→ **GIVEN INFORMATION**
★ ★ ★ ★ ★ ★ ★

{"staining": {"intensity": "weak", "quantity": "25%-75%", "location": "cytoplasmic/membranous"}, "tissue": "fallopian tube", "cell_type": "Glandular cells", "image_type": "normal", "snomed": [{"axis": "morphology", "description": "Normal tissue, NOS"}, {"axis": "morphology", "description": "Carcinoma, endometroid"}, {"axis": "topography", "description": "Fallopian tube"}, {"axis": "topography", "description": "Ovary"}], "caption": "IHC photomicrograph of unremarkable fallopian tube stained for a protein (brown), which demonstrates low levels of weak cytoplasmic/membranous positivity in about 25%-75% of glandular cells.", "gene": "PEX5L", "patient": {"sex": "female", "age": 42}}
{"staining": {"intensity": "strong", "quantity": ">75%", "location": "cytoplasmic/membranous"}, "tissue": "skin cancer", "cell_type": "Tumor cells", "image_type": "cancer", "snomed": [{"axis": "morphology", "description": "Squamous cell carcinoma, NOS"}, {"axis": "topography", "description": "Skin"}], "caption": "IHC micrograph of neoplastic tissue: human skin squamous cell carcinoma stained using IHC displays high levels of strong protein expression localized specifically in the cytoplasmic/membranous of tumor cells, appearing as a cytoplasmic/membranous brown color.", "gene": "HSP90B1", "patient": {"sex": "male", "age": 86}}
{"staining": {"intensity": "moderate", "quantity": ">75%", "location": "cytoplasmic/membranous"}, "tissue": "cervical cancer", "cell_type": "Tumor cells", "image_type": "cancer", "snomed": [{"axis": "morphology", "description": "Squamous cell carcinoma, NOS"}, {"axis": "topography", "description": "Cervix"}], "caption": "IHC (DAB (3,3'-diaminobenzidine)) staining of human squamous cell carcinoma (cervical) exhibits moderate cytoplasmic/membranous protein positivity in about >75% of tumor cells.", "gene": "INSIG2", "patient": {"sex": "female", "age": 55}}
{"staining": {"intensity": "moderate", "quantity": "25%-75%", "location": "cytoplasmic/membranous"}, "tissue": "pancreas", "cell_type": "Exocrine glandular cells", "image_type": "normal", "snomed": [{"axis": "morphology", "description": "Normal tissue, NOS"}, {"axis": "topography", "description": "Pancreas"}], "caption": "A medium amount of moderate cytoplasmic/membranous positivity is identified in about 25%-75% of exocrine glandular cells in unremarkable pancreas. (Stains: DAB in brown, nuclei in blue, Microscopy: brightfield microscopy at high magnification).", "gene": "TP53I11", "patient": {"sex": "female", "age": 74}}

★ ★ ★ ★ ★ ★ ★

→ **WHAT THE TASK ASKS**
What you return must be an exact retyping of the lines above starting at the line with "micrograph of neoplastic" and ending at the line with "(DAB (3,3'-diaminobenzidine)) staining", and nothing besides.

→ **EXPECTED OUTPUT**
{"staining": {"intensity": "strong", "quantity": ">75%", "location": "cytoplasmic/membranous"}, "tissue": "skin cancer", "cell_type": "Tumor cells", "image_type": "cancer", "snomed": [{"axis": "morphology", "description": "Squamous cell carcinoma, NOS"}, {"axis": "topography", "description": "Skin"}], "caption": "IHC micrograph of neoplastic tissue: human skin squamous cell carcinoma stained using IHC displays high levels of strong protein expression localized specifically in the cytoplasmic/membranous of tumor cells, appearing as a cytoplasmic/membranous brown color.", "gene": "HSP90B1", "patient": {"sex": "male", "age": 86}}
{"staining": {"intensity": "moderate", "quantity": ">75%", "location": "cytoplasmic/membranous"}, "tissue": "cervical cancer", "cell_type": "Tumor cells", "image_type": "cancer", "snomed": [{"axis": "morphology", "description": "Squamous cell carcinoma, NOS"}, {"axis": "topography", "description": "Cervix"}], "caption": "IHC (DAB (3,3'-diaminobenzidine)) staining of human squamous cell carcinoma (cervical) exhibits moderate cytoplasmic/membranous protein positivity in about >75% of tumor cells.", "gene": "INSIG2", "patient": {"sex": "female", "age": 55}}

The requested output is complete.